§ ASSIGNMENT: Look through the data below. Collect every line where the word "left" occurs.

§ EXTRACTED INFORMATION:
★ ★ ★ ★

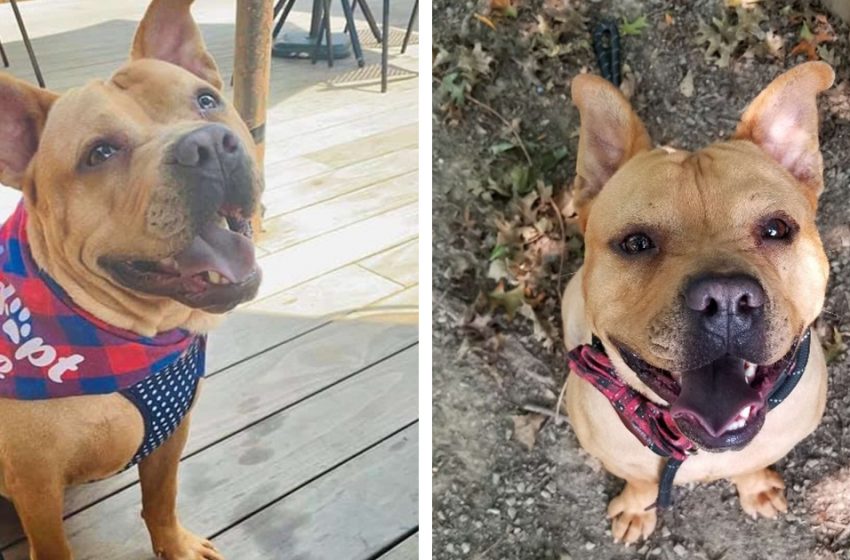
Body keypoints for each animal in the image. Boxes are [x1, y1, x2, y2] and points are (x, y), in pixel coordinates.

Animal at [0, 1, 262, 560]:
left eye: (206, 101)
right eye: (99, 153)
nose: (208, 144)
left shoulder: (171, 434)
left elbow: (160, 498)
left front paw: (175, 545)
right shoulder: (35, 483)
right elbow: (53, 546)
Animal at [560, 61, 832, 544]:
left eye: (777, 229)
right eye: (636, 243)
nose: (725, 299)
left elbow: (754, 463)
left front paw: (756, 487)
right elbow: (639, 480)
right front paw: (637, 507)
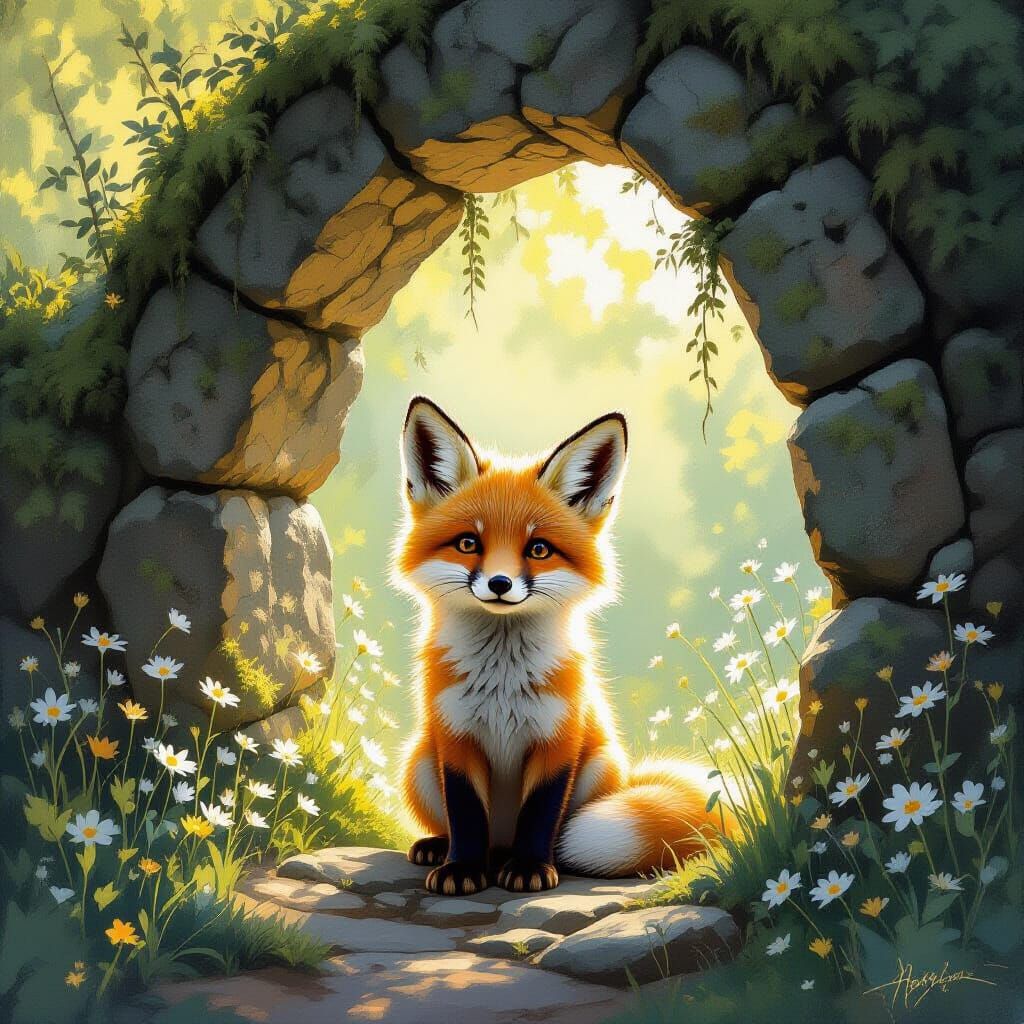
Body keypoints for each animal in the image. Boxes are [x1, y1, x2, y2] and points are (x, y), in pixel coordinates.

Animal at [393, 397, 729, 896]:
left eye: (538, 549)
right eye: (468, 543)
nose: (499, 584)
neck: (502, 683)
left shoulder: (559, 739)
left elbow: (540, 813)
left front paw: (531, 868)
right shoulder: (454, 736)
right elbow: (466, 813)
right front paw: (462, 869)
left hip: (600, 765)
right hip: (418, 762)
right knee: (459, 827)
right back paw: (441, 847)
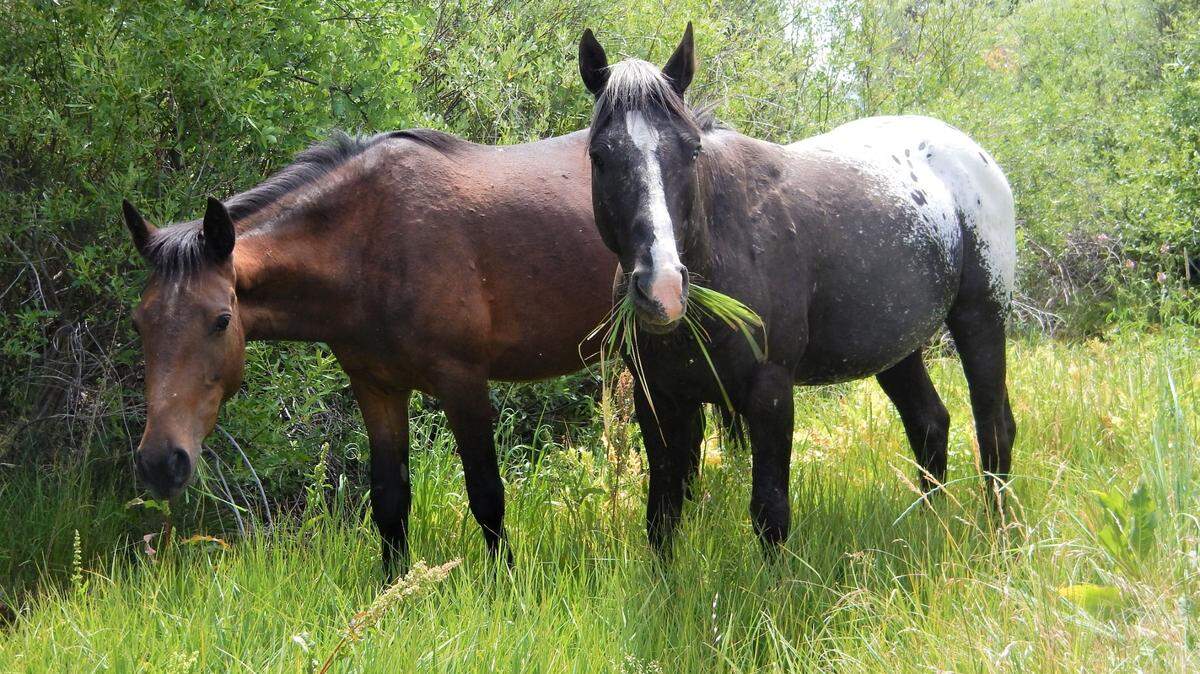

★ ★ ★ ★

§ ANSWER FOR THIS EXERCISE:
left eye: (206, 101)
left shoulder: (171, 434)
left elbow: (160, 498)
left front paw: (175, 545)
left eye: (777, 229)
left elbow: (754, 463)
left front paw: (756, 487)
left eye: (538, 549)
left shoulder: (559, 739)
left elbow: (540, 813)
left front paw: (531, 868)
left hip: (600, 765)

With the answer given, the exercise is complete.